ЗАДАНИЯ:
1. Куда, согласно фрагменту текста об освидетельствовании задержанных, доставляют задержанного под конвоем?
2. Переведите, пожалуйста, на английский язык предложение из фрагмента текста об освидетельствовании задержанных: «Каких-то более или менее тяжелых повреждений, переломов и т. п. в моей практике почти никогда не наблюдалось».

━━━━━ ФРАГМЕНТ ТЕКСТА ━━━━━

Приходили «снимать побои» граждане еще одной категории – вернее, их приводили специальные люди. Я имею в виду задержанных и арестованных. При задержании человека, подозреваемого в каком-то преступлении, полагается провести его освидетельствование на предмет наличия или отсутствия повреждений. Делается это для того, чтобы выявить какие-либо повреждения, полученные в драке, за которую его и задержали, а также для того, чтобы задержанный не мог впоследствии отказаться от своих показаний, заявив, что они из него выбиты сотрудниками правоохранительных органов. Для этого задержанного под конвоем доставляют в кабинет эксперта, где и производится освидетельствование. У таких людей нередко выявлялись поверхностные повреждения – ввиду того, что задержания далеко не всегда проходят нежно и аккуратно. Каких-то более или менее тяжелых повреждений, переломов и т. п. в моей практике почти никогда не наблюдалось.

━━━━━ ИССЛЕДУЕМЫЕ ДАННЫЕ ━━━━━

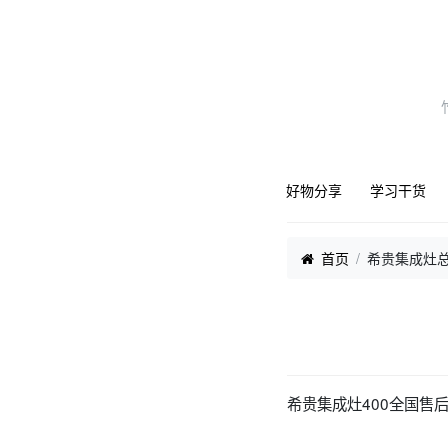
好物分享
学习干货
首页
希贵集成灶总
希贵集成灶400全国售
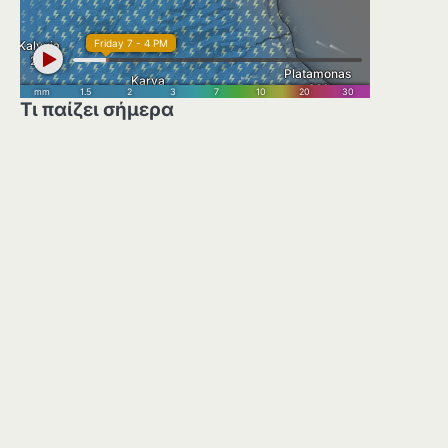
Τι παίζει σήμερα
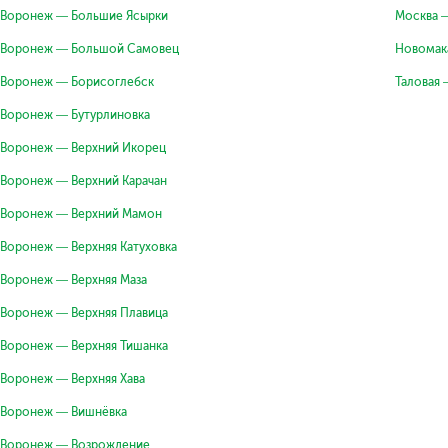
Воронеж — Большие Ясырки
Москва 
Воронеж — Большой Самовец
Новомак
Воронеж — Борисоглебск
Таловая
Воронеж — Бутурлиновка
Воронеж — Верхний Икорец
Воронеж — Верхний Карачан
Воронеж — Верхний Мамон
Воронеж — Верхняя Катуховка
Воронеж — Верхняя Маза
Воронеж — Верхняя Плавица
Воронеж — Верхняя Тишанка
Воронеж — Верхняя Хава
Воронеж — Вишнёвка
Воронеж — Возрождение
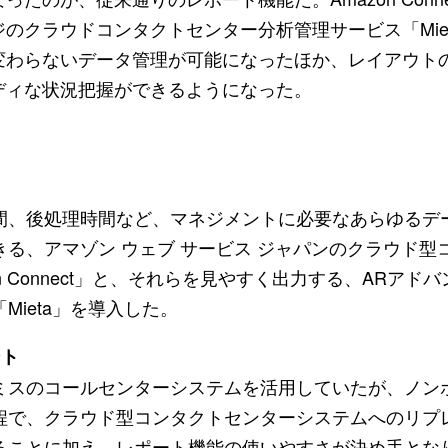
のクラウドコンタクトセンター分析管理サービス「Mie
変わらないデータ管理が可能になったほか、レイアウト
ディな状況把握ができるようになった。
間、後処理時間など、マネジメントに必要なあらゆるデー
きる、アマゾン ウェブ サービス ジャパンのクラウド型
on Connect」と、それらを見やすく出力する、ARア
Mieta」を導入した。
ント
ミスのコールセンターシステムを活用していたが、ノン
程で、クラウド型コンタクトセンターシステムへのリプ
ることに加え、レポート機能の使いやすさが決め手とな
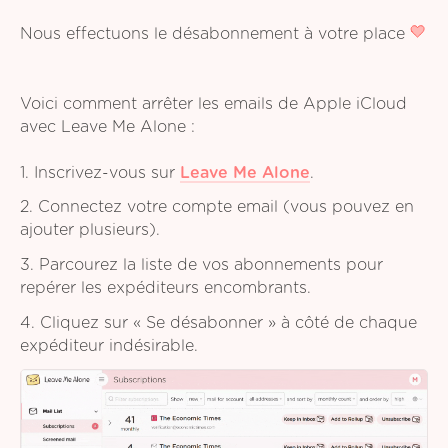
Nous effectuons le désabonnement à votre place
Voici comment arrêter les emails de Apple iCloud
avec Leave Me Alone :
1. Inscrivez-vous sur
Leave Me Alone
.
2. Connectez votre compte email (vous pouvez en
ajouter plusieurs).
3. Parcourez la liste de vos abonnements pour
repérer les expéditeurs encombrants.
4. Cliquez sur « Se désabonner » à côté de chaque
expéditeur indésirable.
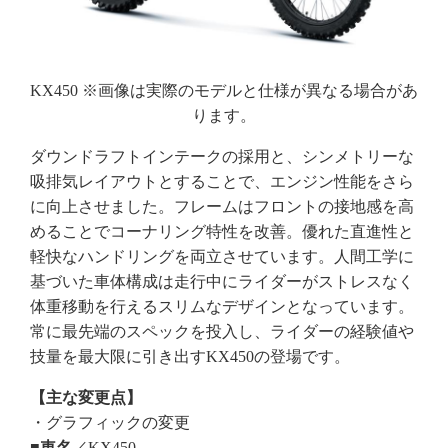
KX450 ※画像は実際のモデルと仕様が異なる場合があ
ります。
ダウンドラフトインテークの採用と、シンメトリーな
吸排気レイアウトとすることで、エンジン性能をさら
に向上させました。フレームはフロントの接地感を高
めることでコーナリング特性を改善。優れた直進性と
軽快なハンドリングを両立させています。人間工学に
基づいた車体構成は走行中にライダーがストレスなく
体重移動を行えるスリムなデザインとなっています。
常に最先端のスペックを投入し、ライダーの経験値や
技量を最大限に引き出すKX450の登場です。
【主な変更点】
・グラフィックの変更
■車名
／KX450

━━━━━

ОТВЕТЫ:
1. В кабинет эксперта.

2. In my practice, more or less serious injuries, fractures and the like were almost never observed.